◆ WHAT YOU SHOULD DO: Look through the material below and show every line with the word "down".

◆ DATA FOR REVIEW:

= Beginning of Section =

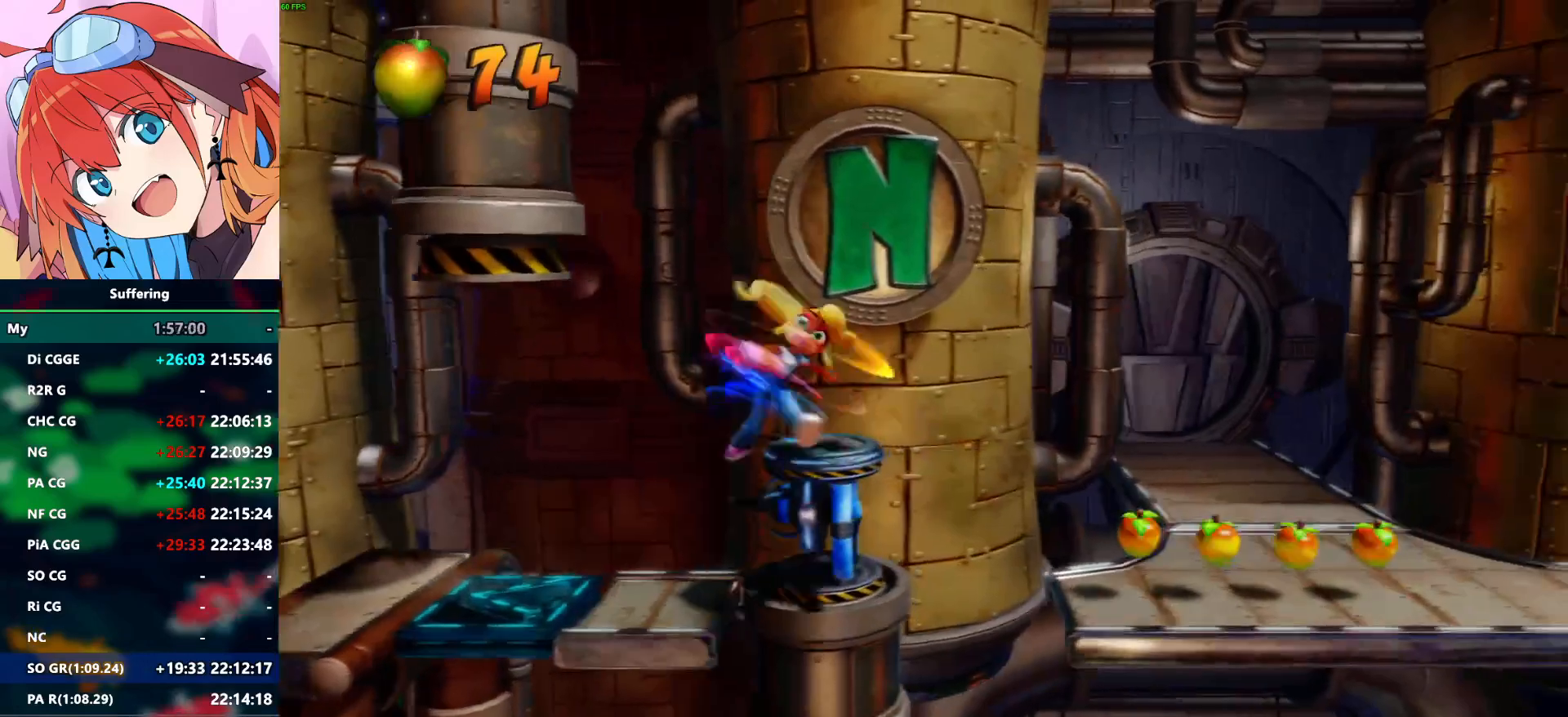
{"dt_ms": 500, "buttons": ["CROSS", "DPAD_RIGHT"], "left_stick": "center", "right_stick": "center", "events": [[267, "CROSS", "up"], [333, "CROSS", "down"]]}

= End of Section =
= Beginning of Section =

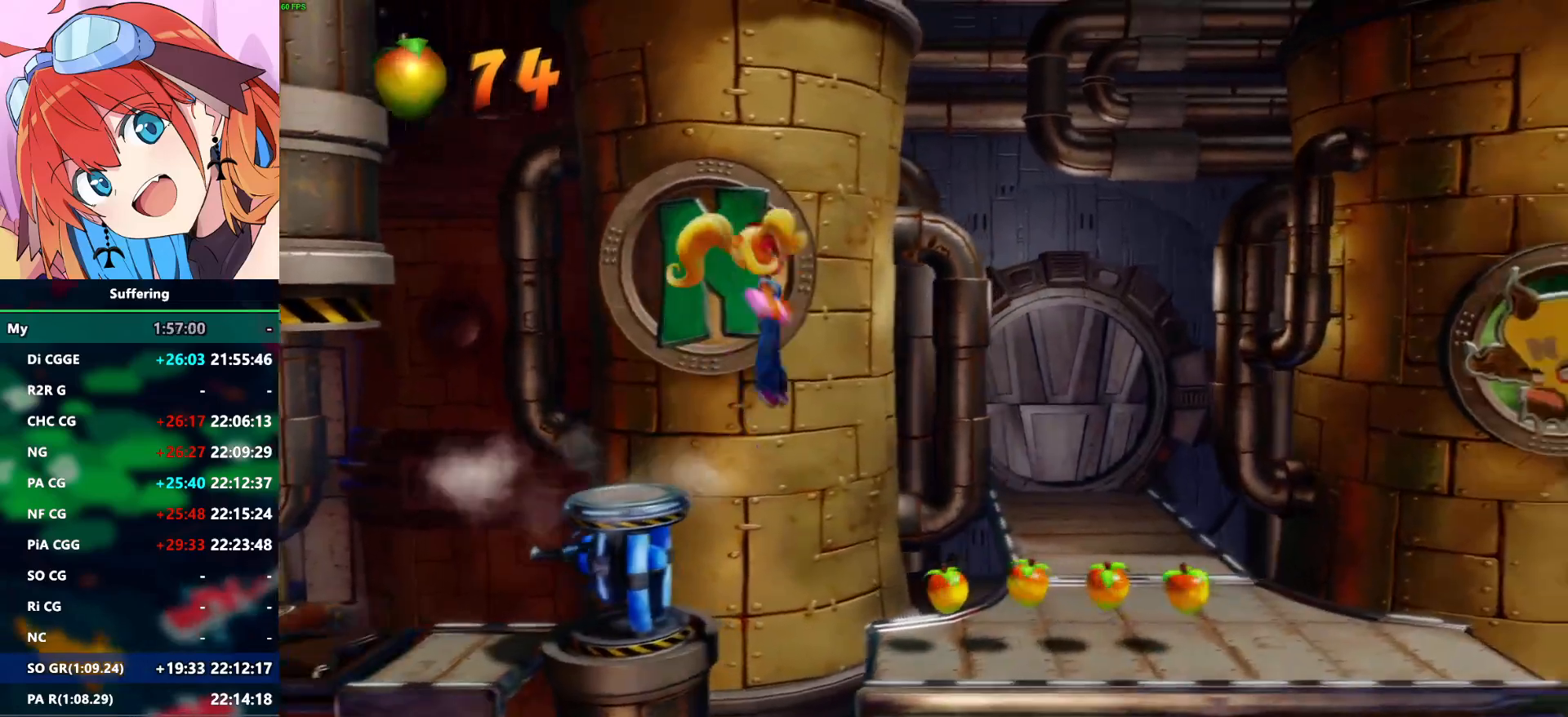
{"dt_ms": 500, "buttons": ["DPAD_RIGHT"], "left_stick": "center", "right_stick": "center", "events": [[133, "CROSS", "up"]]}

= End of Section =
= Beginning of Section =

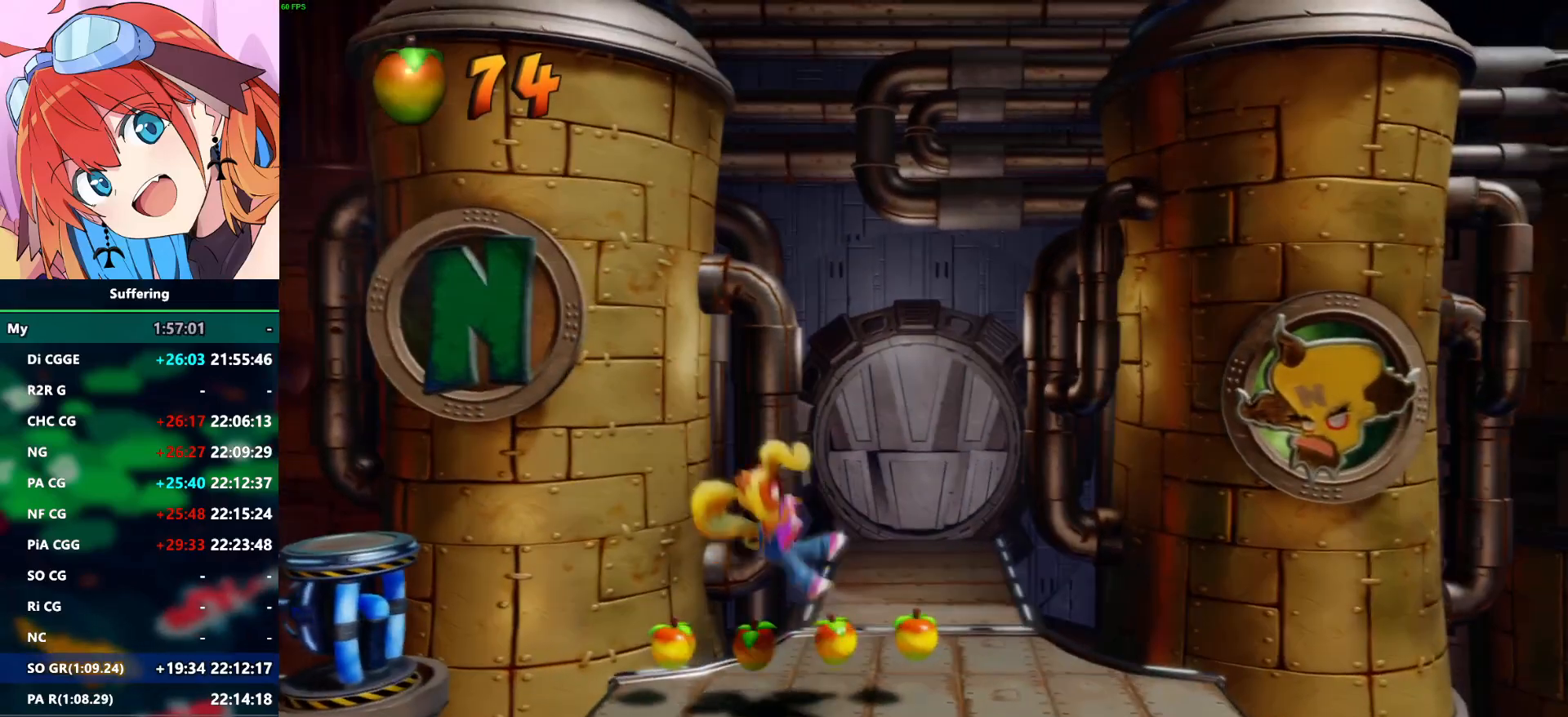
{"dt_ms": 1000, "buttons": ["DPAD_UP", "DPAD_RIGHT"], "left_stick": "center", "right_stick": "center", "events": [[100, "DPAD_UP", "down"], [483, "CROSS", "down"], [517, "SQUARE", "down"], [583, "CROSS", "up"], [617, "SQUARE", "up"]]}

= End of Section =

◆ RESULT OF THIS TASK:
{"dt_ms": 500, "buttons": ["CROSS", "DPAD_RIGHT"], "left_stick": "center", "right_stick": "center", "events": [[267, "CROSS", "up"], [333, "CROSS", "down"]]}
{"dt_ms": 1000, "buttons": ["DPAD_UP", "DPAD_RIGHT"], "left_stick": "center", "right_stick": "center", "events": [[100, "DPAD_UP", "down"], [483, "CROSS", "down"], [517, "SQUARE", "down"], [583, "CROSS", "up"], [617, "SQUARE", "up"]]}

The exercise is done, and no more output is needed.